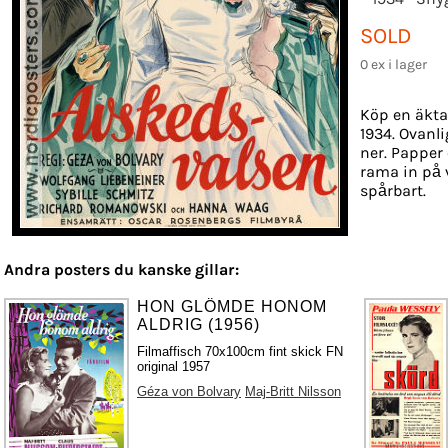
SOLD
0 ex i lager
Köp en äkta
1934. Ovanli
ner. Papper 
rama in på 
spårbart.
Andra posters du kanske gillar:
HON GLÖMDE HONOM
ALDRIG (1956)
Filmaffisch 70x100cm fint skick FN
original 1957
Géza von Bolvary
Maj-Britt Nilsson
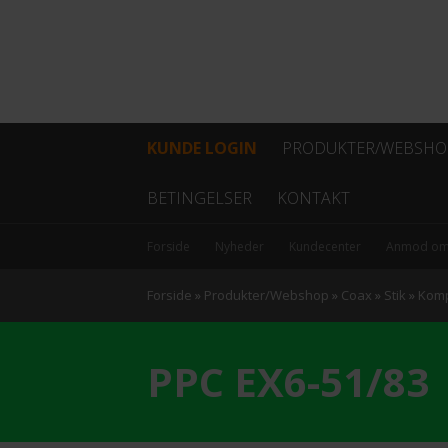
KUNDE LOGIN
PRODUKTER/WEBSHO
Fiber
BETINGELSER
KONTAKT
Coax
Forside
Nyheder
Kundecenter
Anmod om
Kabel
Forside
»
Produkter/Webshop
»
Coax
»
Stik
»
Komp
Data/netværk
PPC EX6-51/83
Antenner
Hovedstation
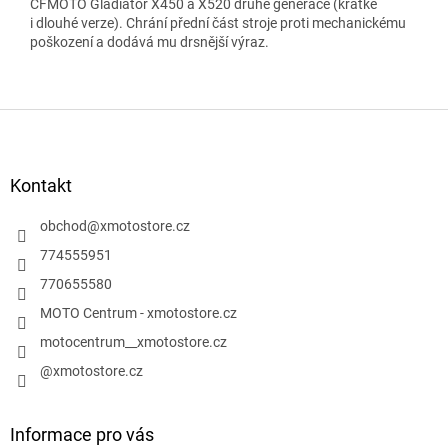
CFMOTO Gladiator X450 a X520 druhé generace (krátké
i dlouhé verze). Chrání přední část stroje proti mechanickému
poškození a dodává mu drsnější výraz.
Z
á
p
a
Kontakt
t
í
obchod
@
xmotostore.cz
774555951
770655580
MOTO Centrum - xmotostore.cz
motocentrum__xmotostore.cz
@xmotostore.cz
Informace pro vás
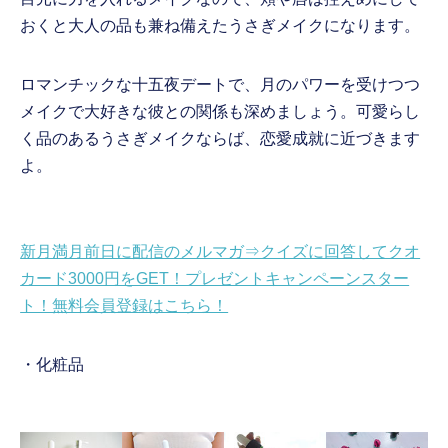
おくと大人の品も兼ね備えたうさぎメイクになります。
ロマンチックな十五夜デートで、月のパワーを受けつつ
メイクで大好きな彼との関係も深めましょう。可愛らし
く品のあるうさぎメイクならば、恋愛成就に近づきます
よ。
新月満月前日に配信のメルマガ⇒クイズに回答してクオ
カード3000円をGET！プレゼントキャンペーンスター
ト！無料会員登録はこちら！
・化粧品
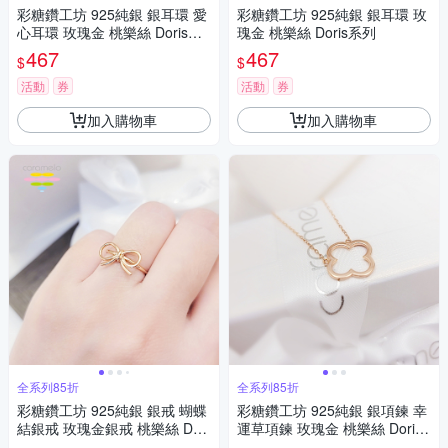
彩糖鑽工坊 925純銀 銀耳環 愛
彩糖鑽工坊 925純銀 銀耳環 玫
心耳環 玫瑰金 桃樂絲 Doris系
瑰金 桃樂絲 Doris系列
列
467
467
$
$
活動
券
活動
券
加入購物車
加入購物車
全系列85折
全系列85折
彩糖鑽工坊 925純銀 銀戒 蝴蝶
彩糖鑽工坊 925純銀 銀項鍊 幸
結銀戒 玫瑰金銀戒 桃樂絲 Dori
運草項鍊 玫瑰金 桃樂絲 Doris
s系列
系列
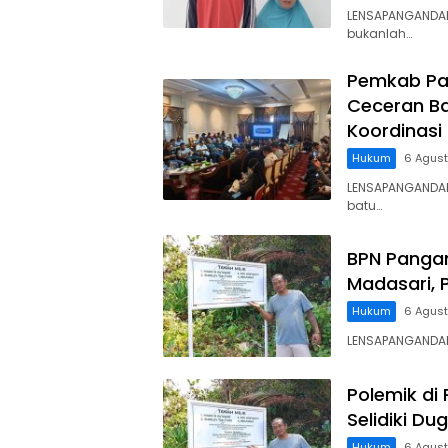
LENSAPANGANDAR
bukanlah…
Pemkab Pa
Ceceran Ba
Koordinasi
Hukum
6 Agus
LENSAPANGANDA
batu…
BPN Panga
Madasari, 
Hukum
6 Agus
LENSAPANGANDARA
Polemik di
Selidiki D
Hukum
6 Agus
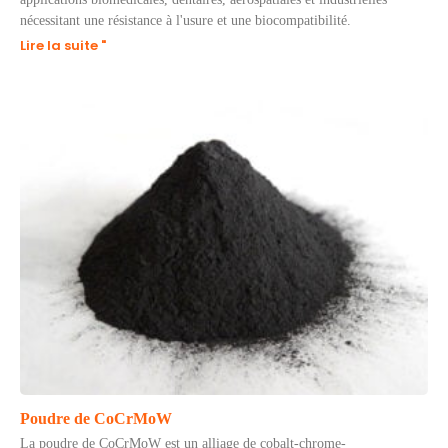
nécessitant une résistance à l'usure et une biocompatibilité.
Lire la suite "
Poudre de CoCrMoW
La poudre de CoCrMoW est un alliage de cobalt-chrome-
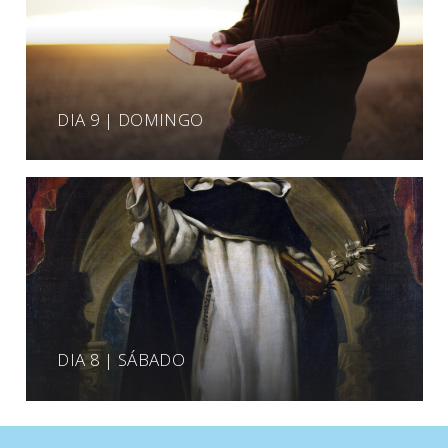
DIA 9 | DOMINGO
DIA 8 | SÁBADO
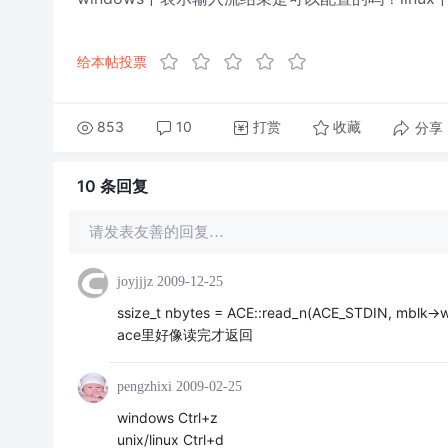
给本帖投票
853
10
打赏
分享
收藏
10 条
回复
请发表友善的回复…
joyjjjz
2009-12-25
ssize_t nbytes = ACE::read_n(ACE_STDIN, mblk->wr_
ace里好像读完才返回
pengzhixi
2009-02-25
windows Ctrl+z
unix/linux Ctrl+d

→ JOB
Transcribe exactly, and only, the lines from the one containing "く品のあるうさぎメイクならば、恋愛成就に近づきます" through the last line of the records above, both included; leave out the pictures.

→ REPLY
く品のあるうさぎメイクならば、恋愛成就に近づきます
よ。
新月満月前日に配信のメルマガ⇒クイズに回答してクオ
カード3000円をGET！プレゼントキャンペーンスター
ト！無料会員登録はこちら！
・化粧品
彩糖鑽工坊 925純銀 銀耳環 愛
彩糖鑽工坊 925純銀 銀耳環 玫
心耳環 玫瑰金 桃樂絲 Doris系
瑰金 桃樂絲 Doris系列
列
467
467
$
$
活動
券
活動
券
加入購物車
加入購物車
全系列85折
全系列85折
彩糖鑽工坊 925純銀 銀戒 蝴蝶
彩糖鑽工坊 925純銀 銀項鍊 幸
結銀戒 玫瑰金銀戒 桃樂絲 Dori
運草項鍊 玫瑰金 桃樂絲 Doris
s系列
系列
LENSAPANGANDAR
bukanlah…
Pemkab Pa
Ceceran Ba
Koordinasi
Hukum
6 Agus
LENSAPANGANDA
batu…
BPN Panga
Madasari, 
Hukum
6 Agus
LENSAPANGANDARA
Polemik di
Selidiki D
Hukum
6 Agus
nécessitant une résistance à l'usure et une biocompatibilité.
Lire la suite "
Poudre de CoCrMoW
La poudre de CoCrMoW est un alliage de cobalt-chrome-
DIA 9 | DOMINGO
DIA 8 | SÁBADO
给本帖投票
853
10
打赏
分享
收藏
10 条
回复
请发表友善的回复…
joyjjjz
2009-12-25
ssize_t nbytes = ACE::read_n(ACE_STDIN, mblk->wr_
ace里好像读完才返回
pengzhixi
2009-02-25
windows Ctrl+z
unix/linux Ctrl+d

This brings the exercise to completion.